During my junior year in college, in October 2001, I was hired as a sales associate at a mini Staples located in the Pittsburgh International Airport. Yes, at one point, there was a Staples inside the Pittsburgh International Airport. The airport was a very quiet place in October 2001. People were avoiding flying, and the major airlines had gone through rounds of layoffs as a response. Additionally, nearly all of the airport’s stores were inaccessible to the general public. If you weren’t flying or if you weren’t an airport employee, you weren’t reaching our store. So, I had a lot of time on my hands during shifts.
During those shifts at work, and when I wasn’t in class, I was pouring over two resources: Designing with Web Standards and later, in 2003, CSS Zen Garden. (Business didn’t pick up much during my time at the airport)
I would literally PRINT out the source code from CSS Zen Garden designs and try to match the markup with the CSS, and then I’d try to reverse engineer the designs and rebuild them on my own in an old, pirated copy of Dreamweaver. But: I was learning by doing. None of my friends or family were doing the things I was doing, so I had to teach myself, and seek out my own answers.
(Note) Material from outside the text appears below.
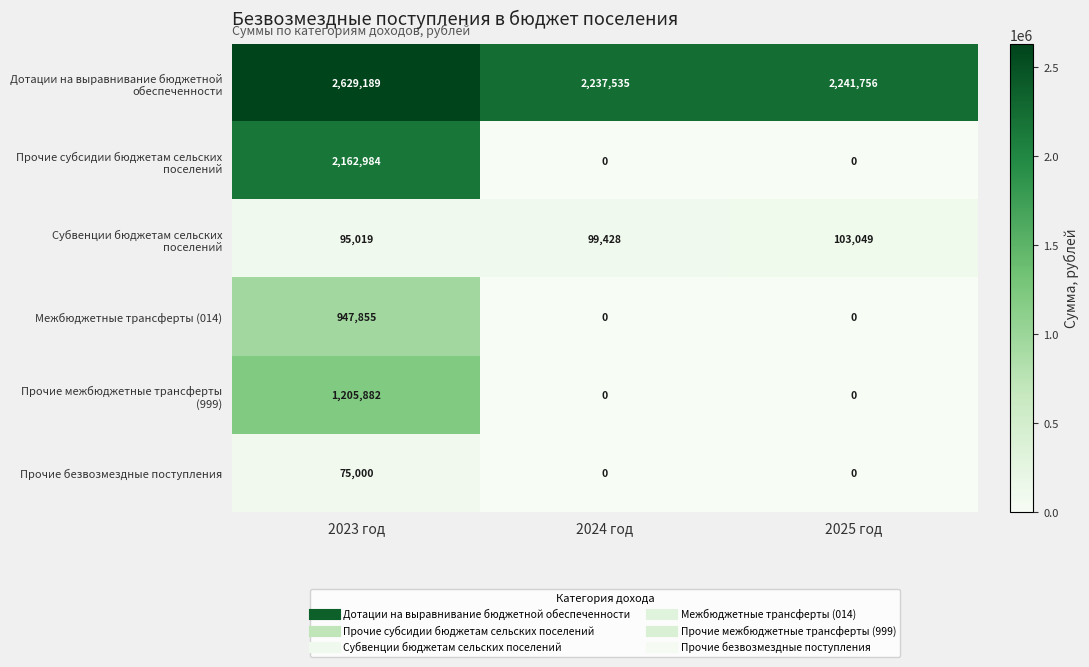

Count the number of data series in this chart.

6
Learning in this way made me want to understand every part of the things I was building. I wanted to know the whys and the hows behind the markup and CSS that I was putting on the page. Learning in this way also taught me about patience and persistence: I could spend hours or days not fully understanding something, only to have things click suddenly, and then cause me to want to go over it again to understand the whys and the hows.
As the years have gone by, our tools have become much better. For me, browser developer tools are a Godsend (far better than printing out HTML and CSS, no?). Our resources have become much better (and maybe a little overwhelming), too. But, for the self-learner, there has probably been no better time than now to start learning about building for the Web.
To those self-learners, I urge the following: be PATIENT. Become comfortable with the feeling of not knowing everything. But, always be curious, and strive for continual improvement. When you figure things out: see if others need help! That’s what this community really is all about. Also: go to meetups, read blog posts and forums, read other folks’ code, get lost in web design inspiration galleries, follow inspiring people on Twitter. If you’re feeling overwhelmed, take a breath and go back to the basics.
You’ll be amazed at what you can learn.